Policies were also misguided. President Kennedy signed a bill in 1963 designed to build a system of community-based care in place of mental hospitals. Intentions were good, but outcomes were bad. The sickest could not thrive in the community; they needed structure and a social network. Not only were there few hospital beds in case of a crisis, but the new clinics were set up to treat neurotics and the socially deprived, not those needing medication and heavy doses of benign paternalism.

At the level of federally funded research, the head of the National Institute of Mental Health at the time was a psychoanalyst who viewed all social problems as his agency’s legitimate province, so severe conditions took a distant back seat. The safety net was in tatters, too. Medicaid requirements “did not create a caring community or even an indifferent one,” Rosen observes. “Checks and pills are what remain of a grand promise, the ingredients of a mental health care system that had never been baked but were handed out like flour and yeast in separate packets to starving people.”

In the legal domain, the civil-liberties bar and state laws made it nearly impossible to intervene when a person stopped taking medication and became delusional and unstable. Families’ hands are still tied today; they can only watch their loved ones unravel, unable to get help until danger is imminent. In most states, a person must be about to kill himself or someone else before involuntary treatment can take place.

Meanwhile, efforts to destigmatize mental illness were, and still are, largely based on a misbegotten 1998 MacArthur Foundation report that was issued just weeks before Michael killed Carrie. Its press headline: “Mentally Ill, Not Especially Violent.” In truth, people with schizophrenia who are not taking medication are four to seven times more likely to commit violent crimes, such as assault and homicide.
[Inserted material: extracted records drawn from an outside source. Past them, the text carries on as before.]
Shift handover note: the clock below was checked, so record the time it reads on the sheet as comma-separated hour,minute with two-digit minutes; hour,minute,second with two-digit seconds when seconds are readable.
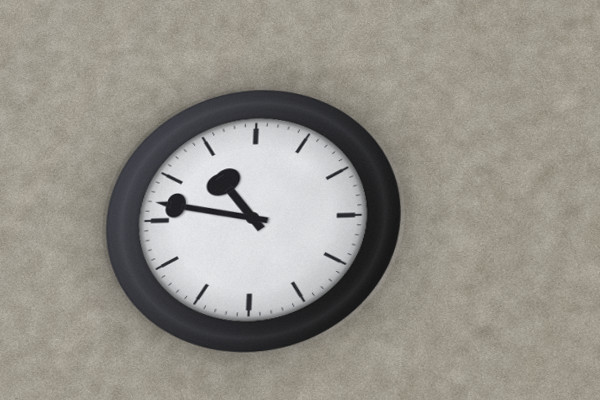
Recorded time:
10,47
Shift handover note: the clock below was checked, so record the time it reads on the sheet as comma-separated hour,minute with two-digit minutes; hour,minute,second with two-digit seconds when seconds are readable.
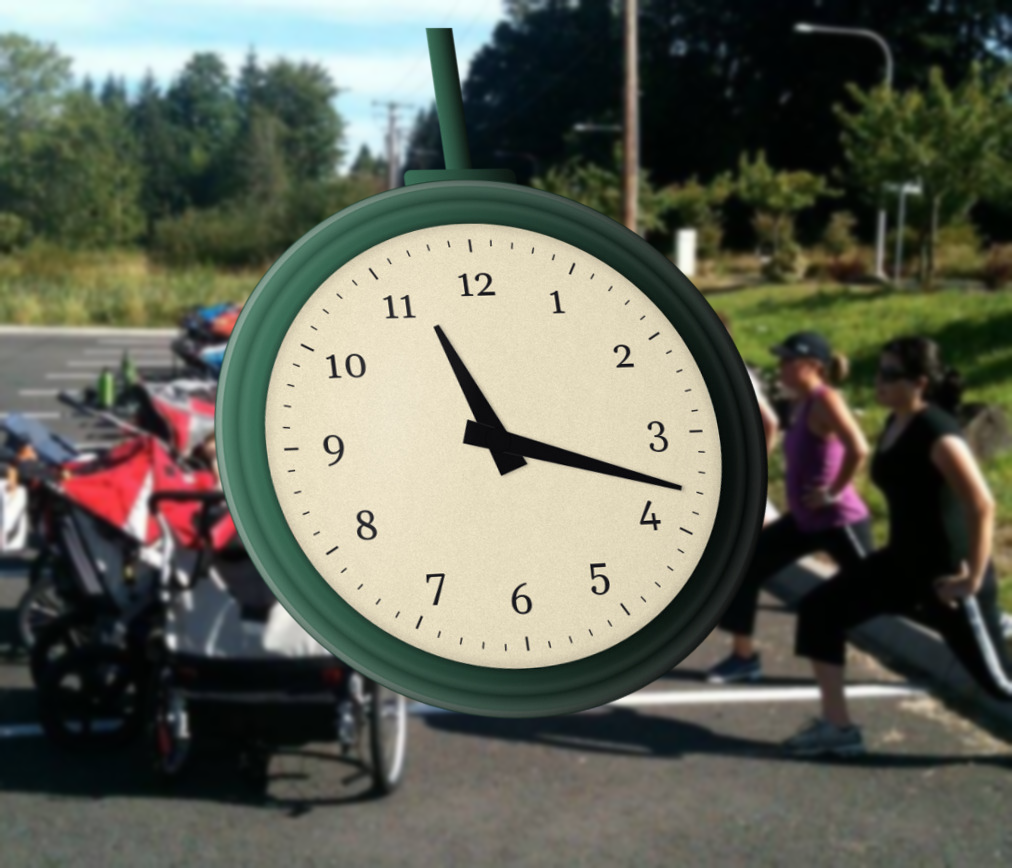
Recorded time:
11,18
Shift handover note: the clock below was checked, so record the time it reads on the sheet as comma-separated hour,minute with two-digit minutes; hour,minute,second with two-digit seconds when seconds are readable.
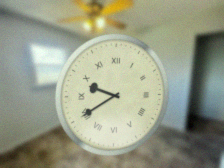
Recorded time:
9,40
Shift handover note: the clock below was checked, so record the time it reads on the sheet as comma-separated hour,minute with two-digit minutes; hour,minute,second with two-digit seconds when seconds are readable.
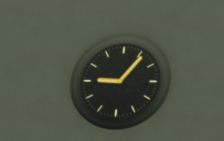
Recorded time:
9,06
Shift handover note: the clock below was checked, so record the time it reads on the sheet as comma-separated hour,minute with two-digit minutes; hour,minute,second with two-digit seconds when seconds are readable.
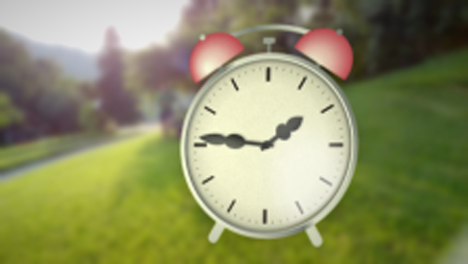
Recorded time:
1,46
In Michael’s case, another blow was dealt by the family friends and professors who were blinded by the glare of his genius. “Brilliance was so highly prized in our world that it seemed to guarantee all the other brain functions,” Rosen writes. Michael’s professors and supporters reflexively underplayed his vulnerability and rejected the idea that hospital containment served a vital purpose, and they thereby lost perspective on the depth of his problem.

The Best Minds makes us ask how we let these things happen—things ranging from Michael’s escalating madness to the proliferation of psychotic souls in urban encampments, roaming the streets with their “right” to liberty intact. Of course, the freedom to be crazy is no freedom at all, as many of these people—once treated—will usually attest.

Rosen shows the power of ideology and romanticization to distort the truth about both mental illness and genius. Absent a realistic and pragmatic vision, society is unlikely to agree on what we owe to people with disabling mental illness. At the personal level, the author grapples with what he owes a friend who remains so deeply estranged from reality. Michael remains confined to the Mid-Hudson Forensic Psychiatric Center, a maximum-security hospital for those judged not guilty by reason of insanity. Michael is too ill to be released.

In the quarter century since Michael’s terrible act, not a lot has changed for the most vulnerable. We can neither predict nor prevent severe mental illnesses such as schizophrenia and bipolar illness. The treatment and social-welfare systems are still full of gaps. Jail cells in many cities still hold more severely mentally ill people than do hospitals, and the threshold for involuntary care is still too high.

The Best Minds is one of the best books about mental illness I have ever read. Its grand sweep takes in the nuanced cultural history of ideas and policies regarding people with severe illness. Andrew Solomon’s The Noonday Demon did this for depression, and Scott Stossel’s My Age of Anxiety for anxiety. Those books, both superb, are grounded in memoir as well, but the specific horror of Rosen’s makes it especially unforgettable.

Reflecting upon a rare, painful visit to his still-institutionalized friend, Rosen pronounces schizophrenia to be “the most human of disorders, a reminder of how remarkable our minds are. It’s like the Tin Man realizing he has a heart because it’s breaking.”